By the end of 1944, Szabo had arrived at Ravensbruck, still wearing the dress she’d been captured in months before. There, she joined Denise Bloch and Lilian Rolfe, where they were put to hard labor, digging wells and clearing boulders for an airfield. They were subjected to more beatings, and women around them were succumbing to tuberculosis and dysentery Szabo hatched several plans to escape, but to no avail.

By February 1945, more than 130,000 women and children from German-occupied Europe had passed through Ravensbruck’s gates many stayed for a while, then were transferred to prison and labor camps, but 30,000 to 40,000 women died there. In just weeks, with the Russians only hours away, the Germans would take 20,000 prisoners on a death march toward Mecklenburg, where survivors were liberated by the Red Army.

Szabo was not among them. Behind a crematorium, forced to her knees, holding hands with Bloch and Rolfe until the end, she felt their bodies go limp and collapse into the snow, as one shot, then another echoed through the camp. A pause, then a noise, and the life she had was no more.


U.S. Secret Service

Today fighting counterfeiters remains the Secret Service's primary investigative mission, although now it includes hacking and data breaches as well.

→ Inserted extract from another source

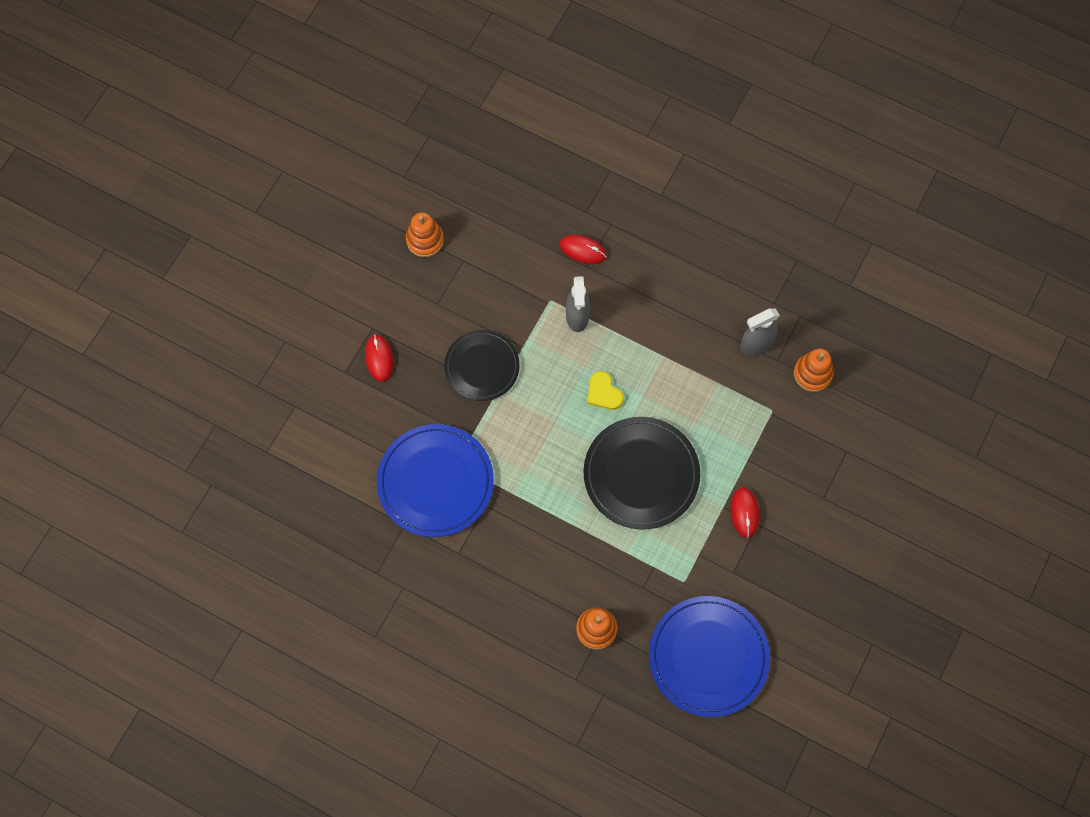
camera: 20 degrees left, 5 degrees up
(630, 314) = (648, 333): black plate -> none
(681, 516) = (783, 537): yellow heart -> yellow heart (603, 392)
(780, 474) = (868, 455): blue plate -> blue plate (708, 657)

"I think we will continue to see the emerging threats, and we have to keep up with those emerging threats," said Joseph Clancy. "The threats are more varied than they were years ago. Today with the technology we have to stay one step ahead.

"The idea, of course, is at first detect them, and then mitigate them."


Voir la vidéo: Agents Secrets 2004 (Mai 2022).


Commentaires:

  1. Dailrajas

    Accordé, c'est merveilleux

  2. Medoro

    J'ai une situation similaire. Je vous invite à une discussion.

  3. Vincenzo

    C'est intéressant. Dites-moi, s'il vous plaît - où je peux trouver plus d'informations sur cette question?